(Information supplied begins)
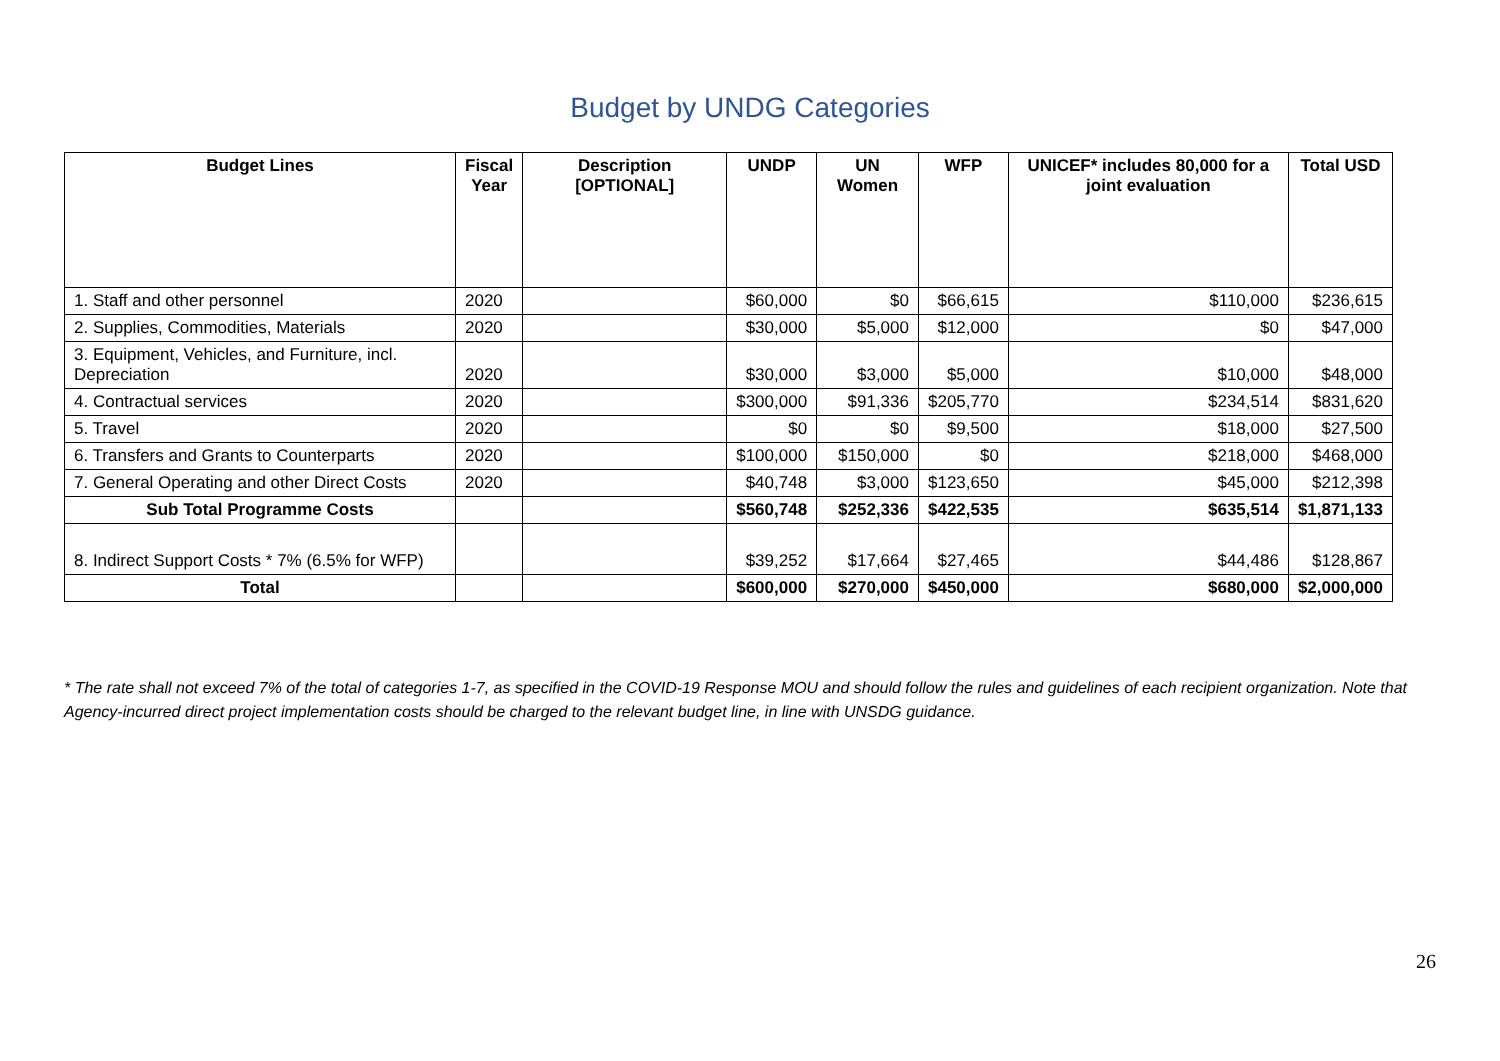Budget by UNDG Categories
| Budget Lines | Fiscal Year | Description [OPTIONAL] | UNDP | UN Women | WFP | UNICEF* includes 80,000 for a joint evaluation | Total USD |
| --- | --- | --- | --- | --- | --- | --- | --- |
| 1. Staff and other personnel | 2020 | | $60,000 | $0 | $66,615 | $110,000 | $236,615 |
| 2. Supplies, Commodities, Materials | 2020 | | $30,000 | $5,000 | $12,000 | $0 | $47,000 |
| 3. Equipment, Vehicles, and Furniture, incl. Depreciation | 2020 | | $30,000 | $3,000 | $5,000 | $10,000 | $48,000 |
| 4. Contractual services | 2020 | | $300,000 | $91,336 | $205,770 | $234,514 | $831,620 |
| 5. Travel | 2020 | | $0 | $0 | $9,500 | $18,000 | $27,500 |
| 6. Transfers and Grants to Counterparts | 2020 | | $100,000 | $150,000 | $0 | $218,000 | $468,000 |
| 7. General Operating and other Direct Costs | 2020 | | $40,748 | $3,000 | $123,650 | $45,000 | $212,398 |
| Sub Total Programme Costs | | | $560,748 | $252,336 | $422,535 | $635,514 | $1,871,133 |
| 8. Indirect Support Costs * 7% (6.5% for WFP) | | | $39,252 | $17,664 | $27,465 | $44,486 | $128,867 |
| Total | | | $600,000 | $270,000 | $450,000 | $680,000 | $2,000,000 |
* The rate shall not exceed 7% of the total of categories 1-7, as specified in the COVID-19 Response MOU and should follow the rules and guidelines of each recipient organization. Note that Agency-incurred direct project implementation costs should be charged to the relevant budget line, in line with UNSDG guidance.
26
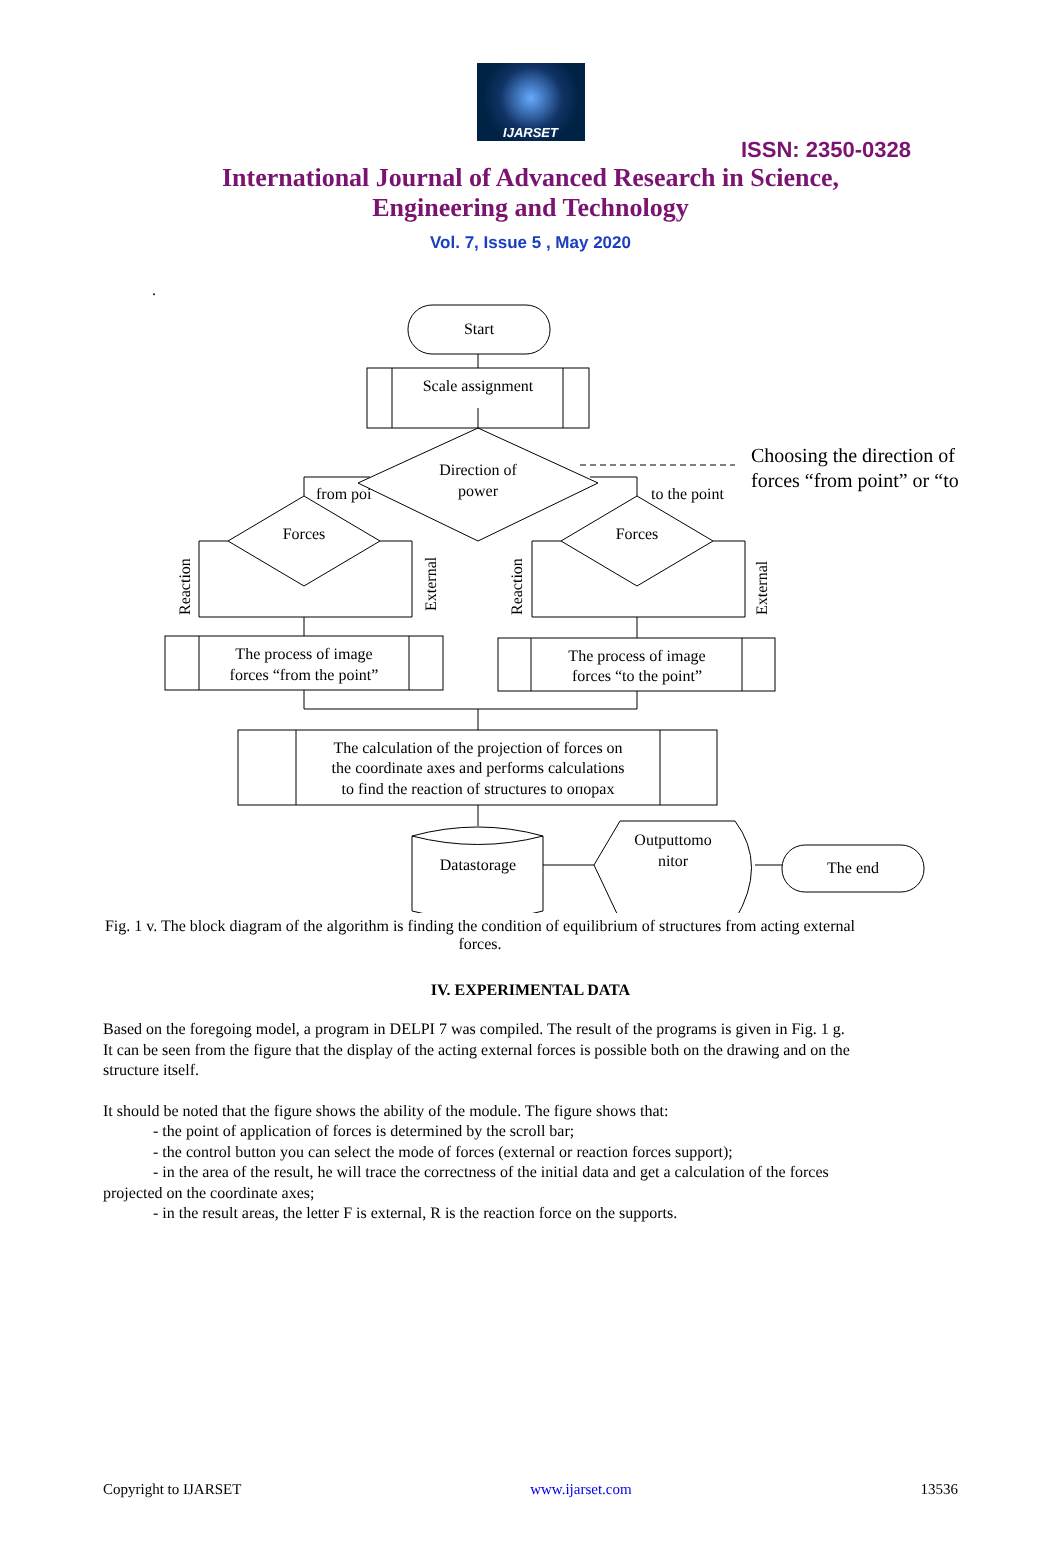IJARSET
ISSN: 2350-0328
International Journal of Advanced Research in Science,
Engineering and Technology
Vol. 7, Issue 5 , May 2020
.
Start
Scale assignment
Direction of
power
from poi
to the point
Choosing the direction of
forces “from point” or “to
Forces
Forces
Reaction
External
Reaction
External
The process of image
forces “from the point”
The process of image
forces “to the point”
The calculation of the projection of forces on
the coordinate axes and performs calculations
to find the reaction of structures to опорах
Datastorage
Outputtomo
nitor
The end
Fig. 1 v. The block diagram of the algorithm is finding the condition of equilibrium of structures from acting external forces.
IV. EXPERIMENTAL DATA
Based on the foregoing model, a program in DELPI 7 was compiled. The result of the programs is given in Fig. 1 g. It can be seen from the figure that the display of the acting external forces is possible both on the drawing and on the structure itself.
It should be noted that the figure shows the ability of the module. The figure shows that:
- the point of application of forces is determined by the scroll bar;
- the control button you can select the mode of forces (external or reaction forces support);
- in the area of the result, he will trace the correctness of the initial data and get a calculation of the forces projected on the coordinate axes;
- in the result areas, the letter F is external, R is the reaction force on the supports.
Copyright to IJARSET www.ijarset.com 13536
(Information supplied ends)
▶ _Task description_
Although the records contain pictures, only the text should be copied, exactly as it stands.

▶ _Output of the exercise_
Budget by UNDG Categories
| Budget Lines | Fiscal Year | Description [OPTIONAL] | UNDP | UN Women | WFP | UNICEF* includes 80,000 for a joint evaluation | Total USD |
| --- | --- | --- | --- | --- | --- | --- | --- |
| 1. Staff and other personnel | 2020 | | $60,000 | $0 | $66,615 | $110,000 | $236,615 |
| 2. Supplies, Commodities, Materials | 2020 | | $30,000 | $5,000 | $12,000 | $0 | $47,000 |
| 3. Equipment, Vehicles, and Furniture, incl. Depreciation | 2020 | | $30,000 | $3,000 | $5,000 | $10,000 | $48,000 |
| 4. Contractual services | 2020 | | $300,000 | $91,336 | $205,770 | $234,514 | $831,620 |
| 5. Travel | 2020 | | $0 | $0 | $9,500 | $18,000 | $27,500 |
| 6. Transfers and Grants to Counterparts | 2020 | | $100,000 | $150,000 | $0 | $218,000 | $468,000 |
| 7. General Operating and other Direct Costs | 2020 | | $40,748 | $3,000 | $123,650 | $45,000 | $212,398 |
| Sub Total Programme Costs | | | $560,748 | $252,336 | $422,535 | $635,514 | $1,871,133 |
| 8. Indirect Support Costs * 7% (6.5% for WFP) | | | $39,252 | $17,664 | $27,465 | $44,486 | $128,867 |
| Total | | | $600,000 | $270,000 | $450,000 | $680,000 | $2,000,000 |
* The rate shall not exceed 7% of the total of categories 1-7, as specified in the COVID-19 Response MOU and should follow the rules and guidelines of each recipient organization. Note that Agency-incurred direct project implementation costs should be charged to the relevant budget line, in line with UNSDG guidance.
26
IJARSET
ISSN: 2350-0328
International Journal of Advanced Research in Science,
Engineering and Technology
Vol. 7, Issue 5 , May 2020
.
Start
Scale assignment
Direction of
power
from poi
to the point
Choosing the direction of
forces “from point” or “to
Forces
Forces
Reaction
External
Reaction
External
The process of image
forces “from the point”
The process of image
forces “to the point”
The calculation of the projection of forces on
the coordinate axes and performs calculations
to find the reaction of structures to опорах
Datastorage
Outputtomo
nitor
The end
Fig. 1 v. The block diagram of the algorithm is finding the condition of equilibrium of structures from acting external forces.
IV. EXPERIMENTAL DATA
Based on the foregoing model, a program in DELPI 7 was compiled. The result of the programs is given in Fig. 1 g. It can be seen from the figure that the display of the acting external forces is possible both on the drawing and on the structure itself.
It should be noted that the figure shows the ability of the module. The figure shows that:
- the point of application of forces is determined by the scroll bar;
- the control button you can select the mode of forces (external or reaction forces support);
- in the area of the result, he will trace the correctness of the initial data and get a calculation of the forces projected on the coordinate axes;
- in the result areas, the letter F is external, R is the reaction force on the supports.
Copyright to IJARSET www.ijarset.com 13536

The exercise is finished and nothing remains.